September 15, 2016

Dr. Ronda M. Bachenheimer/Meadowbrook Chiropractic v Allstate Ins. Co. (2016 NY Slip Op 51324(U))

Headnote

The court considered the denial of a motion for summary judgment in a case where a chiropractic office sought to recover assigned first-party no-fault benefits from an insurance company. The main issue decided was whether there was a triable issue of fact regarding the medical necessity of the services at issue. The holding of the court was that there was, in fact, a triable issue of fact regarding the medical necessity of the services, and as a result, the order denying the motion for summary judgment was affirmed. The case was decided on September 15, 2016, by the Appellate Term, Second Department.

Reported in New York Official Reports at Dr. Ronda M. Bachenheimer/Meadowbrook Chiropractic v Allstate Ins. Co. (2016 NY Slip Op 51324(U))

Dr. Ronda M. Bachenheimer/Meadowbrook Chiropractic v Allstate Ins. Co. (2016 NY Slip Op 51324(U)) [*1]
Dr. Ronda M. Bachenheimer/Meadowbrook Chiropractic v Allstate Ins. Co.
2016 NY Slip Op 51324(U) [53 Misc 3d 128(A)]
Decided on September 15, 2016
Appellate Term, Second Department
Published by New York State Law Reporting Bureau pursuant to Judiciary Law § 431.
This opinion is uncorrected and will not be published in the printed Official Reports.

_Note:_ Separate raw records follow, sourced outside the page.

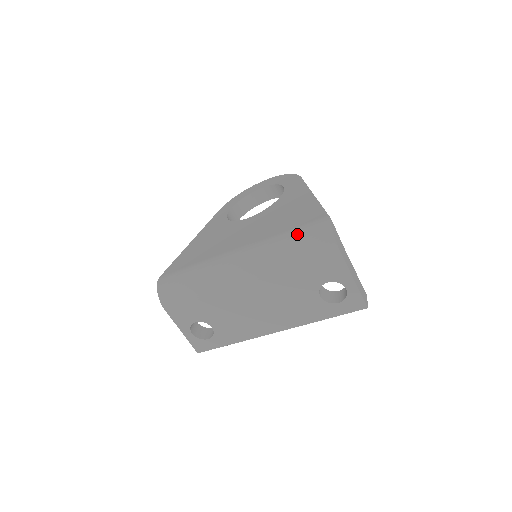
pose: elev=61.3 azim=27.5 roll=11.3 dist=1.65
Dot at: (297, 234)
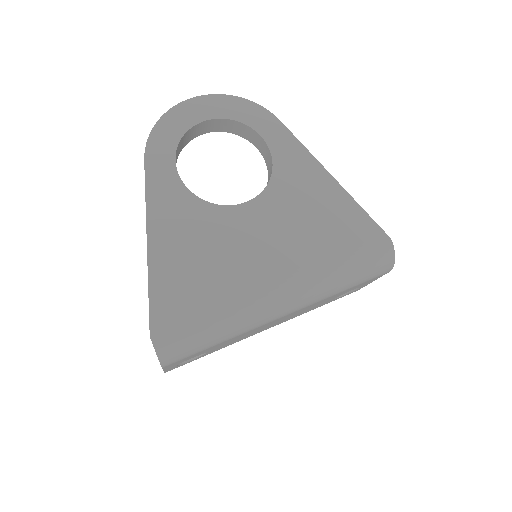
Dot at: (359, 261)
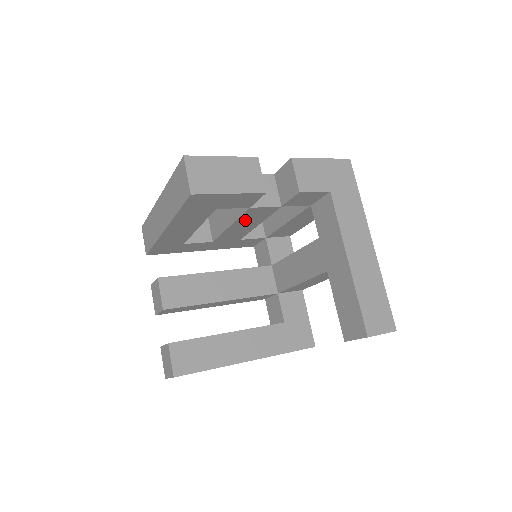
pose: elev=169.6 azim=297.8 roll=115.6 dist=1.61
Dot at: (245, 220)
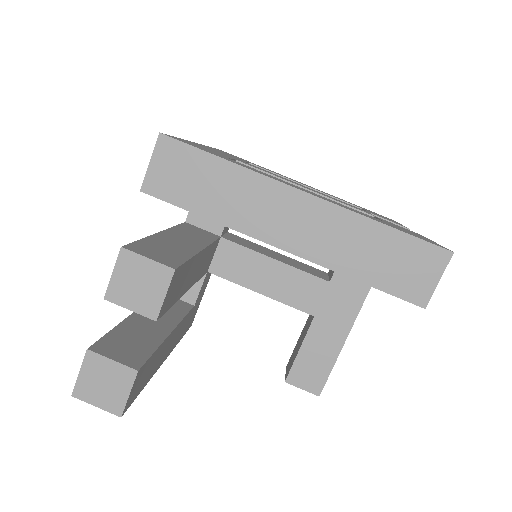
Dot at: occluded
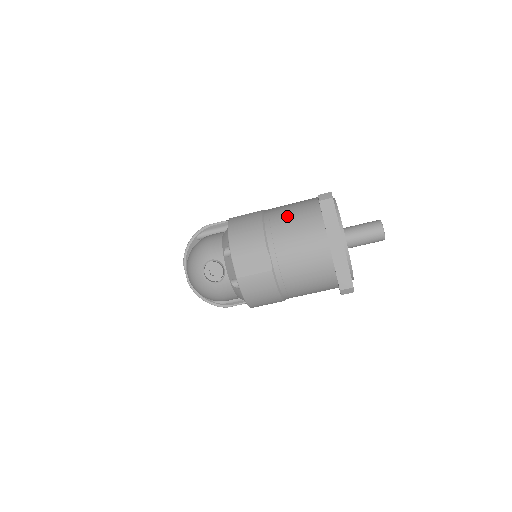
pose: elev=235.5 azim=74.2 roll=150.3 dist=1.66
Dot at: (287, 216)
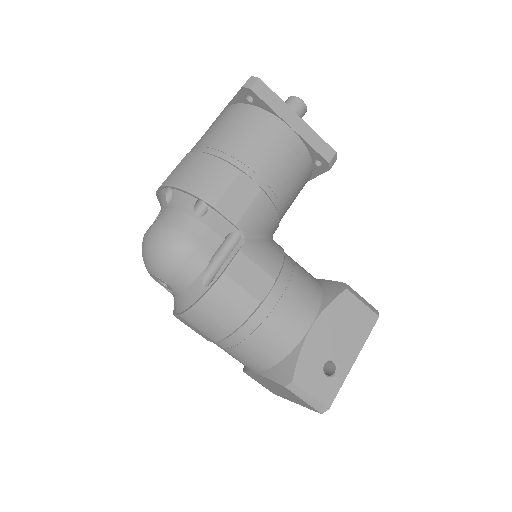
Dot at: occluded
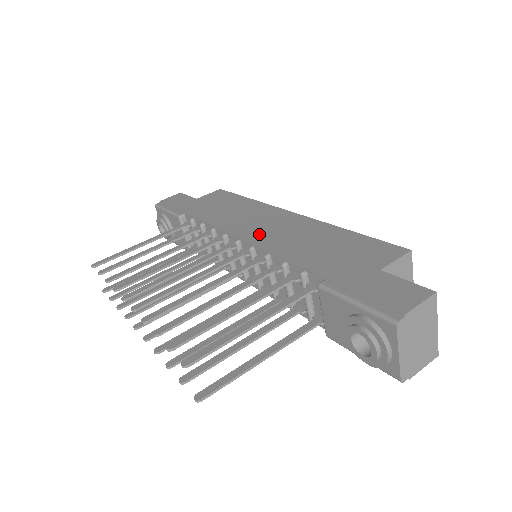
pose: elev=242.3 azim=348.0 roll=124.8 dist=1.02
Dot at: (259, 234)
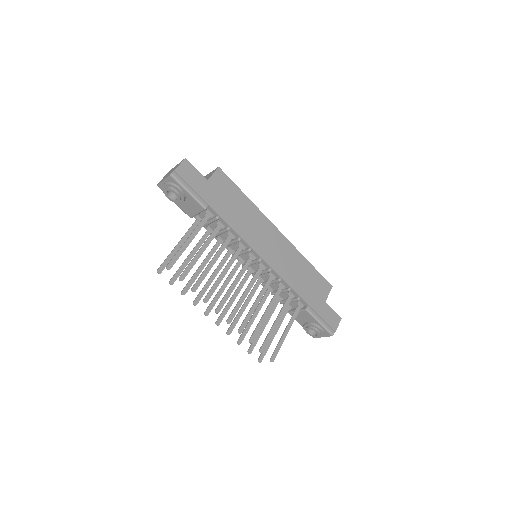
Dot at: (272, 257)
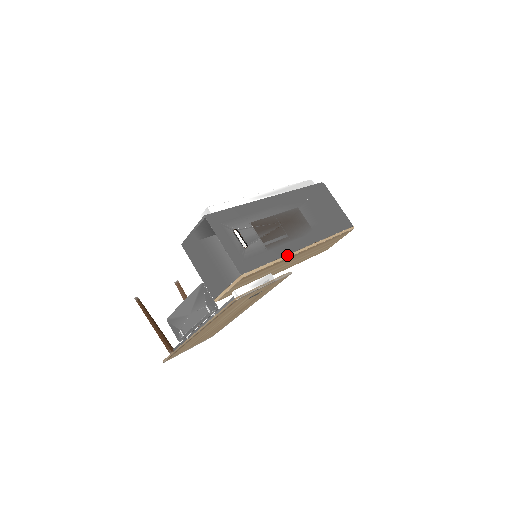
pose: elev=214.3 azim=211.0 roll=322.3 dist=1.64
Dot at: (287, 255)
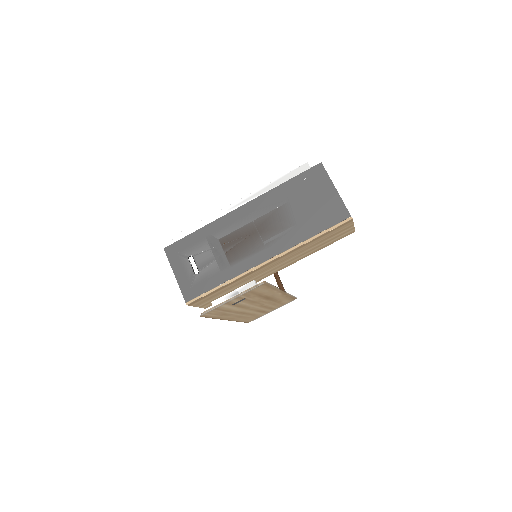
Dot at: (240, 274)
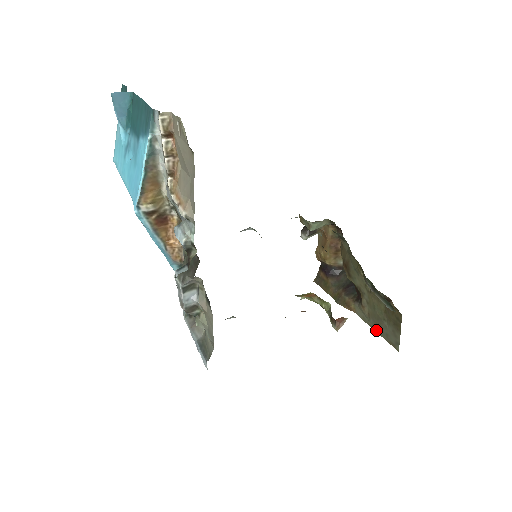
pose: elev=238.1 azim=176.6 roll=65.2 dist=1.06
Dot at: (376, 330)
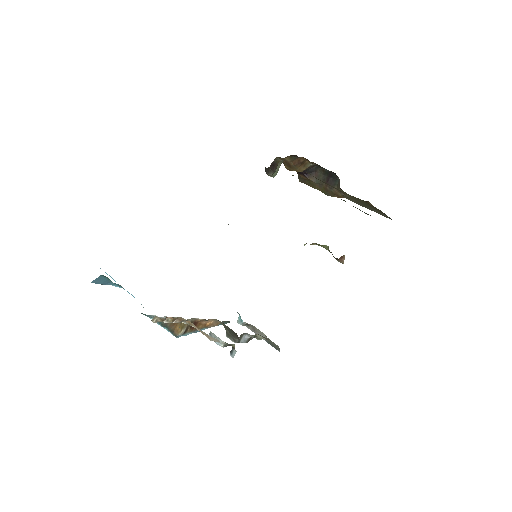
Dot at: occluded
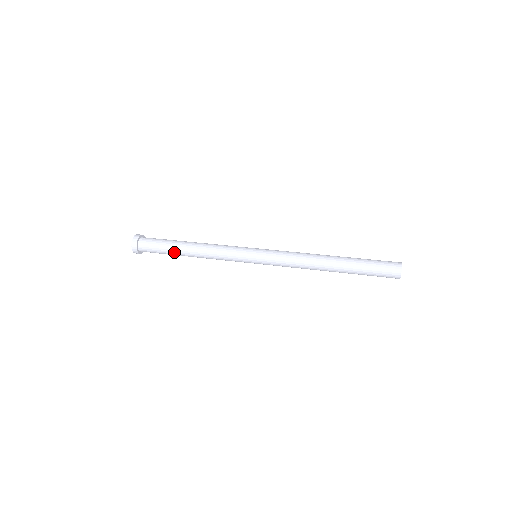
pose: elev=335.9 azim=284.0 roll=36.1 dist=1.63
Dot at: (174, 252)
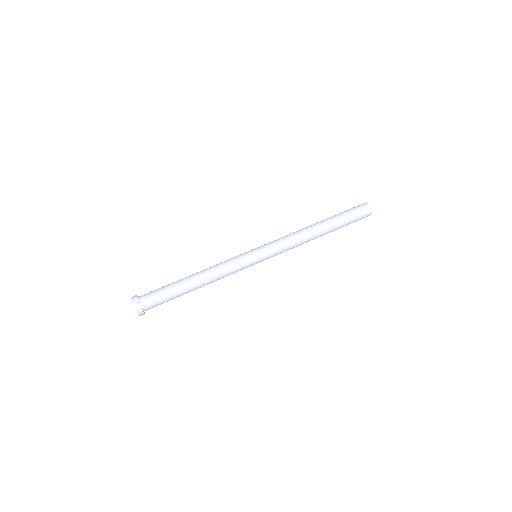
Dot at: occluded
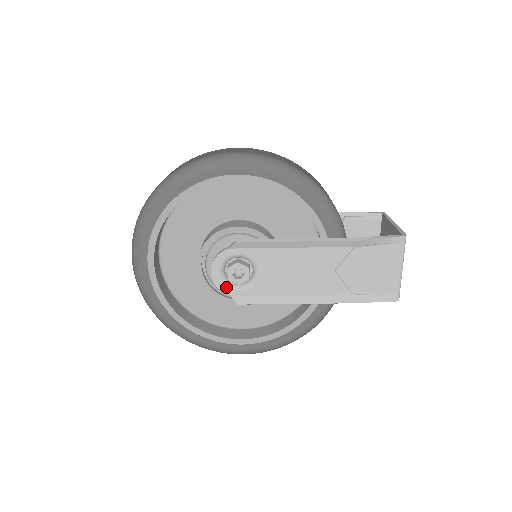
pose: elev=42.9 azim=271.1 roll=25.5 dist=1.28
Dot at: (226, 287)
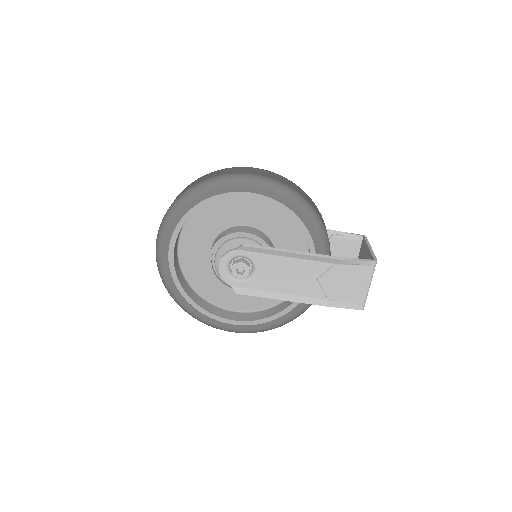
Dot at: (229, 279)
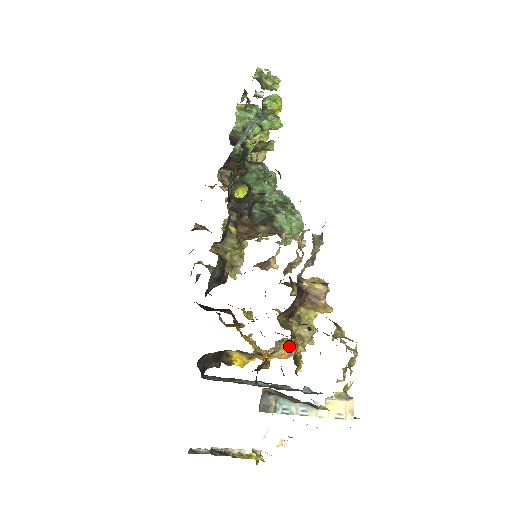
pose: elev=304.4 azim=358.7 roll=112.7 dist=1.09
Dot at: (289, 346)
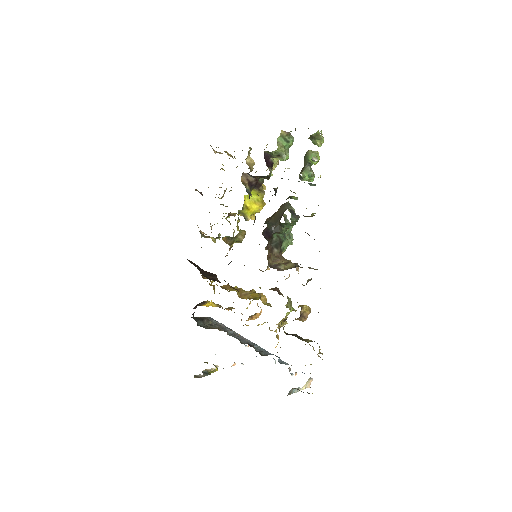
Dot at: occluded
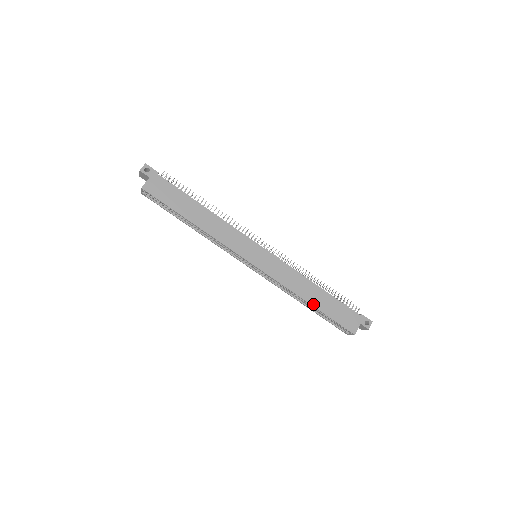
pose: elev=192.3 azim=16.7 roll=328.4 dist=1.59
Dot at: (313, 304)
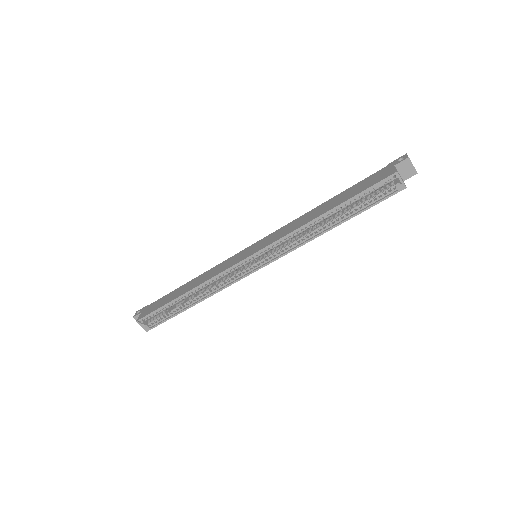
Dot at: (329, 210)
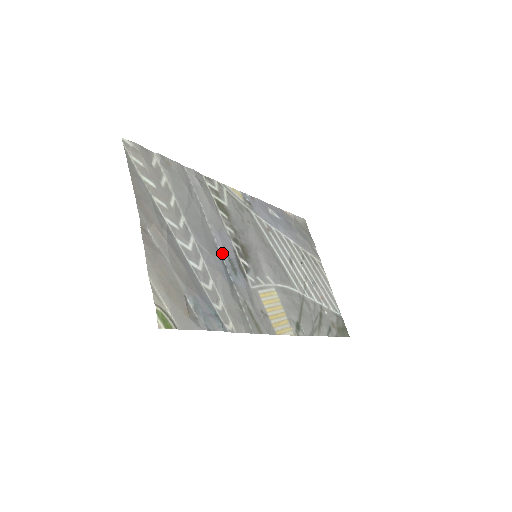
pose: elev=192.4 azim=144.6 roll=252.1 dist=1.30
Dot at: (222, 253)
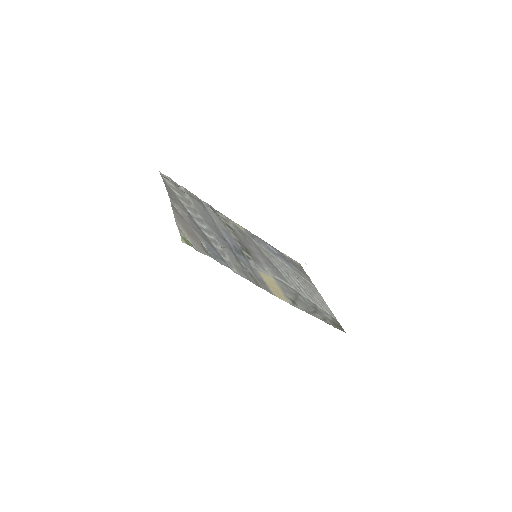
Dot at: (228, 242)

Decided on September 15, 2016

SUPREME COURT, APPELLATE TERM, SECOND DEPARTMENT, 2d, 11th and 13th JUDICIAL DISTRICTS


PRESENT: : PESCE, P.J., ALIOTTA and SOLOMON, JJ.
2014-508 Q C
Dr. Ronda M. Bachenheimer/Meadowbrook Chiropractic, as Assignee of Brian Ficeto, Appellant,

against

Allstate Insurance Company, Respondent.

Appeal from an order of the Civil Court of the City of New York, Queens County (Carmen R. Velasquez, J.), entered February 19, 2014. The order, insofar as appealed from, denied plaintiff’s motion for summary judgment.

ORDERED that the order, insofar as appealed from, is affirmed, with $25 costs.

In this action by a provider to recover assigned first-party no-fault benefits, plaintiff appeals from so much of an order of the Civil Court as denied plaintiff’s motion for summary judgment.

Upon a review of the record, we agree with the Civil Court’s determination that there is a triable issue of fact regarding the medical necessity of the services at issue (see Zuckerman v City of New York, 49 NY2d 557 [1980]).

Accordingly, the order, insofar as appealed from, is affirmed.

Pesce, P.J., Aliotta and Solomon, JJ., concur.